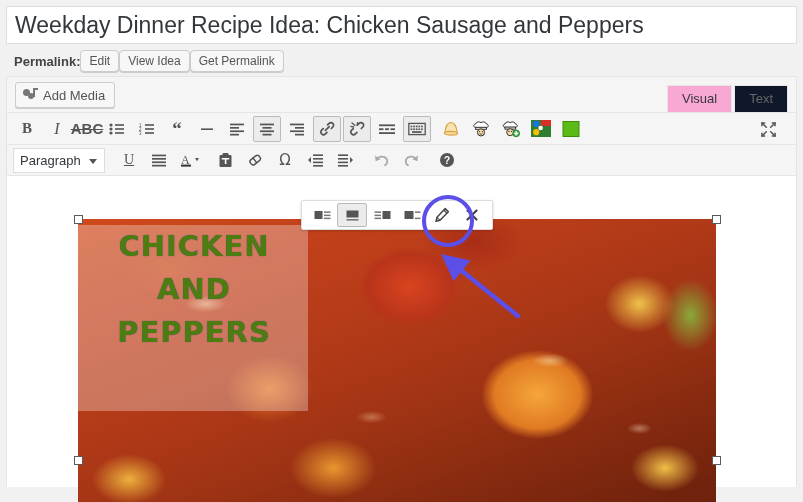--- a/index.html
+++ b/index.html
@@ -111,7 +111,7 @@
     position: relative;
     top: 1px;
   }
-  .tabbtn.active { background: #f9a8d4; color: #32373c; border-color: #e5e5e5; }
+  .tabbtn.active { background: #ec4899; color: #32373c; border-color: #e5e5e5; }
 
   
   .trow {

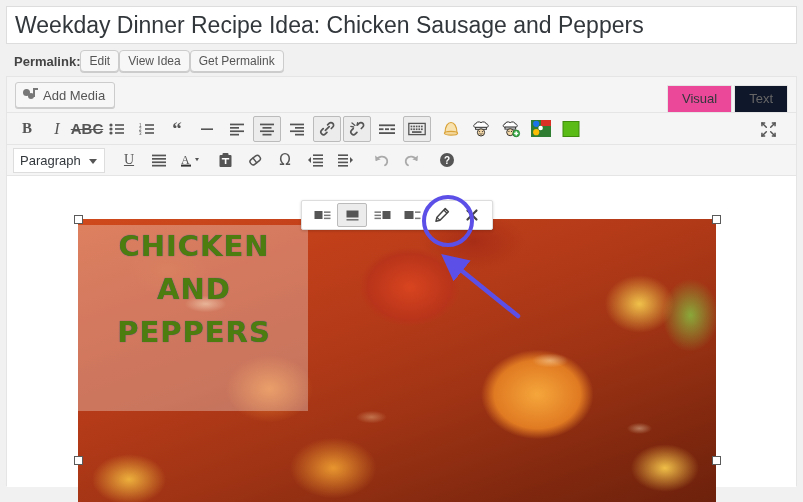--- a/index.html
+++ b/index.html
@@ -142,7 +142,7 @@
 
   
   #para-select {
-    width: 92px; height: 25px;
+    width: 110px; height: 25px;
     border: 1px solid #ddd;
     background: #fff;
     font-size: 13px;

==

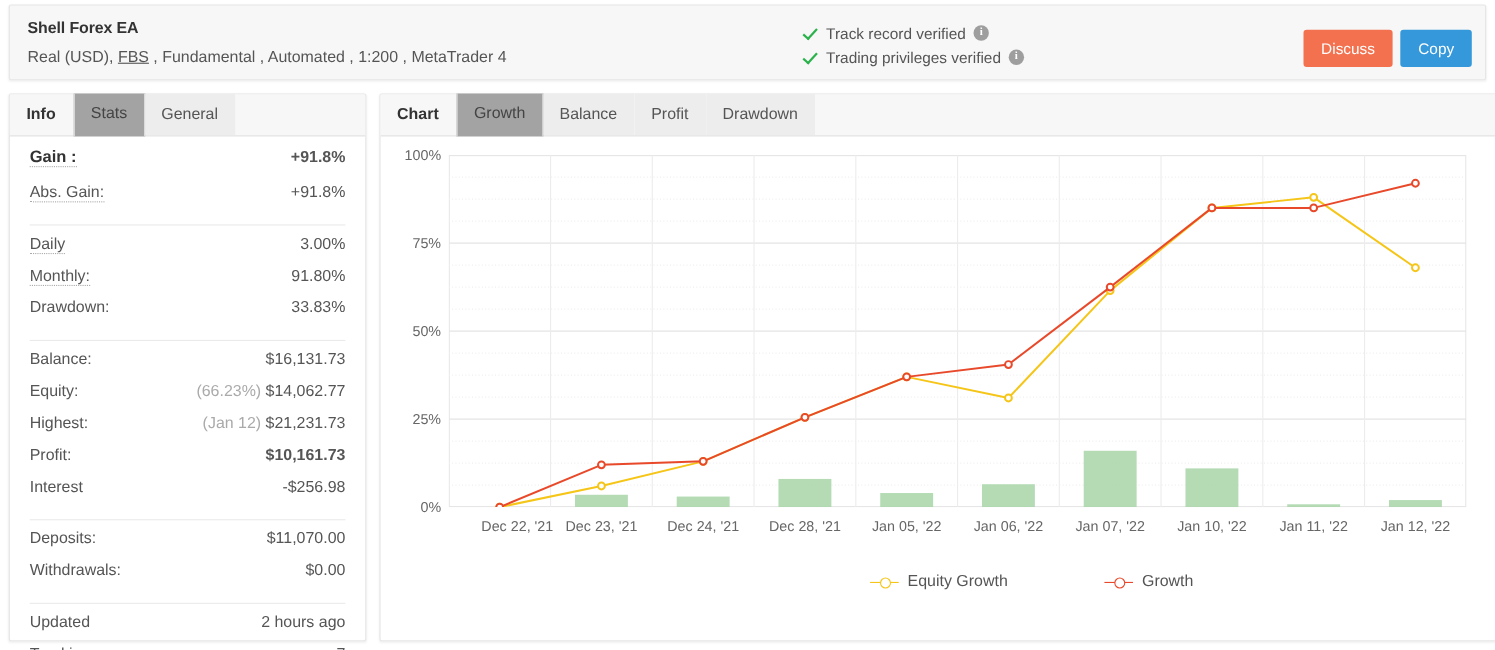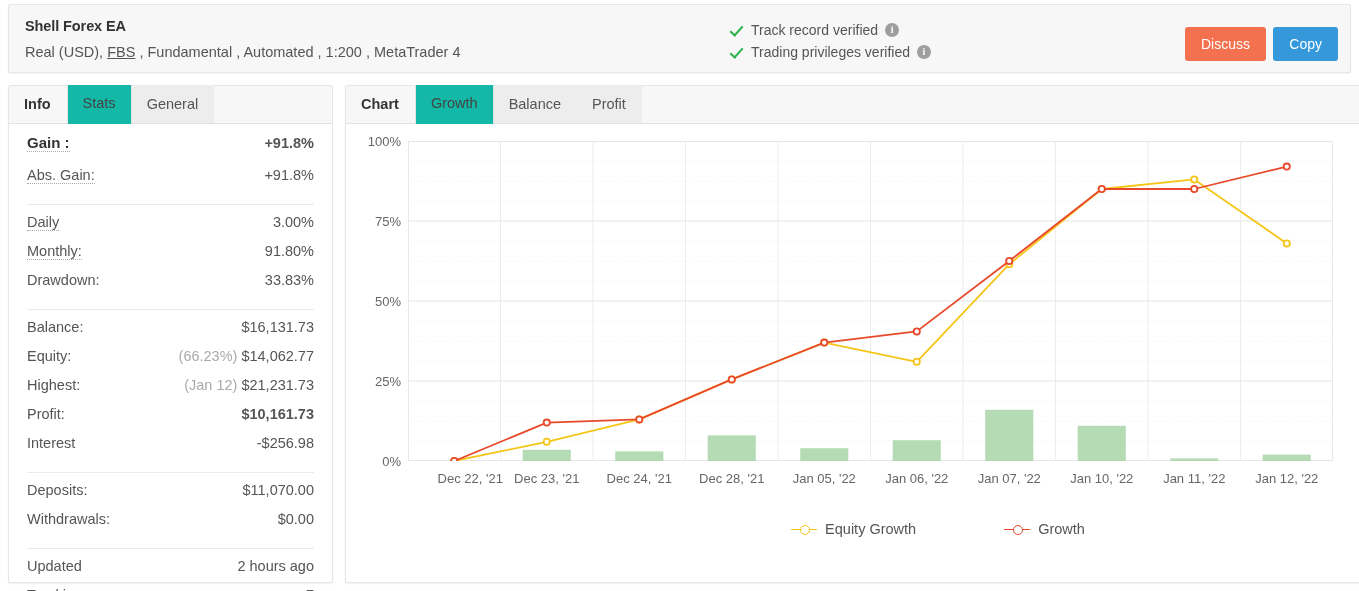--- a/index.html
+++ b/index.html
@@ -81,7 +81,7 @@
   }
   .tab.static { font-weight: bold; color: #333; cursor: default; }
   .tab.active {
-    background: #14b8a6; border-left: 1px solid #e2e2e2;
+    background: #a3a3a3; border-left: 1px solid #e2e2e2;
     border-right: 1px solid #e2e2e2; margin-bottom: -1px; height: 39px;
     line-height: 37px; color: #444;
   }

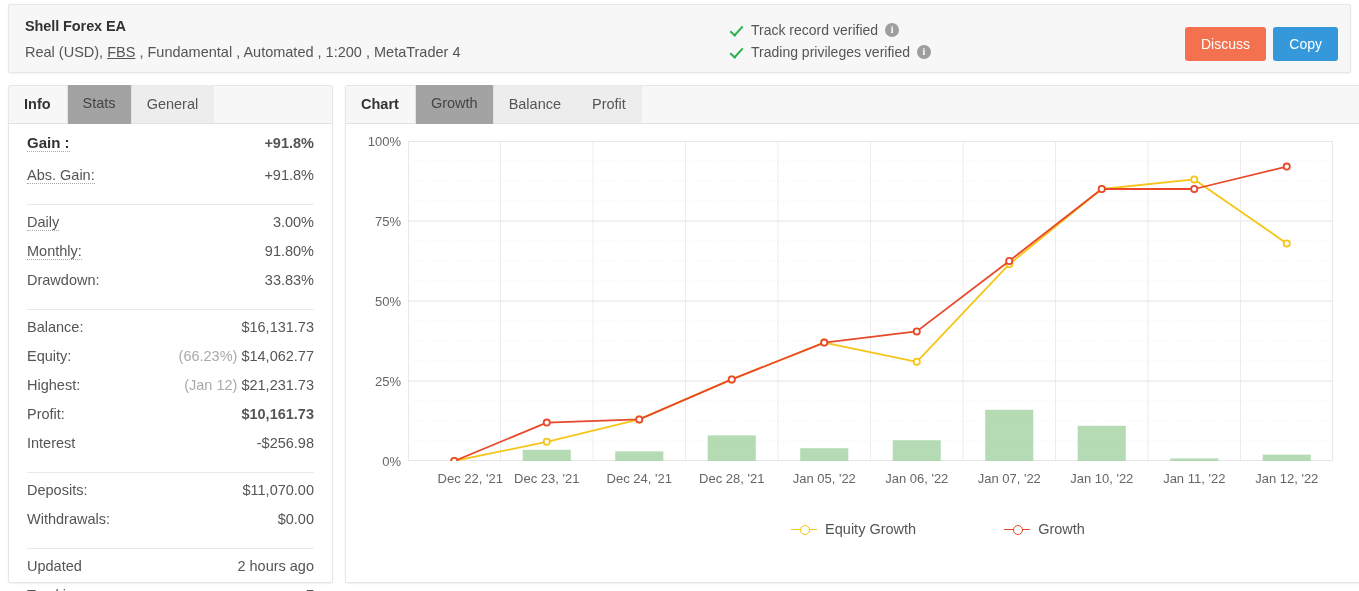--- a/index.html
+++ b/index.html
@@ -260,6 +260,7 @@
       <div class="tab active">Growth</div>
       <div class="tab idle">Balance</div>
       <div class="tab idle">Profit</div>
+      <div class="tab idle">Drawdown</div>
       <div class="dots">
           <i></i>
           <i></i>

--

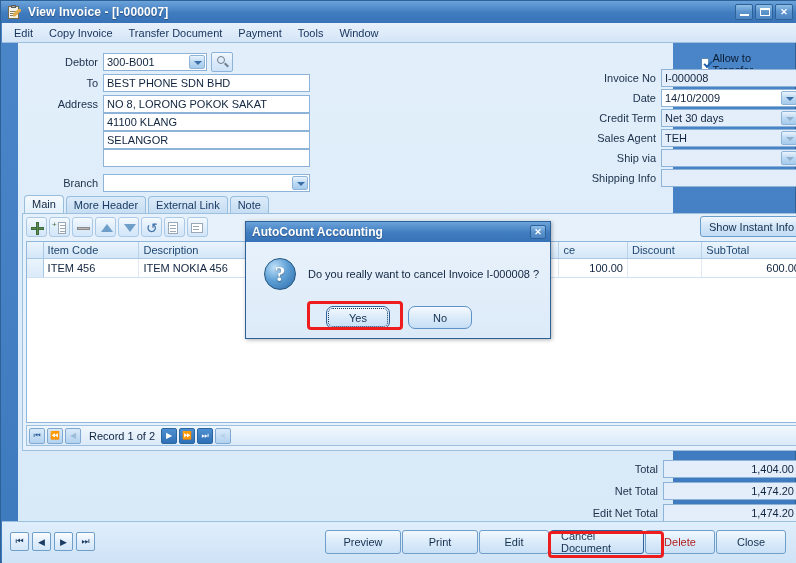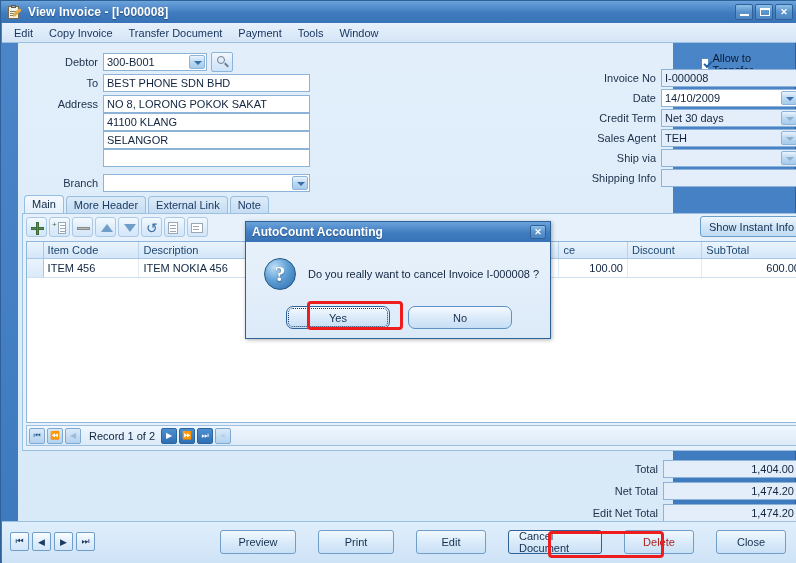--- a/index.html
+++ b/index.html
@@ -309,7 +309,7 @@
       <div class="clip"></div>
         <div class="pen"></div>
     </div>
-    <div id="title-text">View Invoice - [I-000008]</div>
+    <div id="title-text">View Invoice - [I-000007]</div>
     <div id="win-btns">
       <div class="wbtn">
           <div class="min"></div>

Assignment: Every line above that carries the string "text" should be copied.

Exercise response:
-    <div id="title-text">View Invoice - [I-000008]</div>
+    <div id="title-text">View Invoice - [I-000007]</div>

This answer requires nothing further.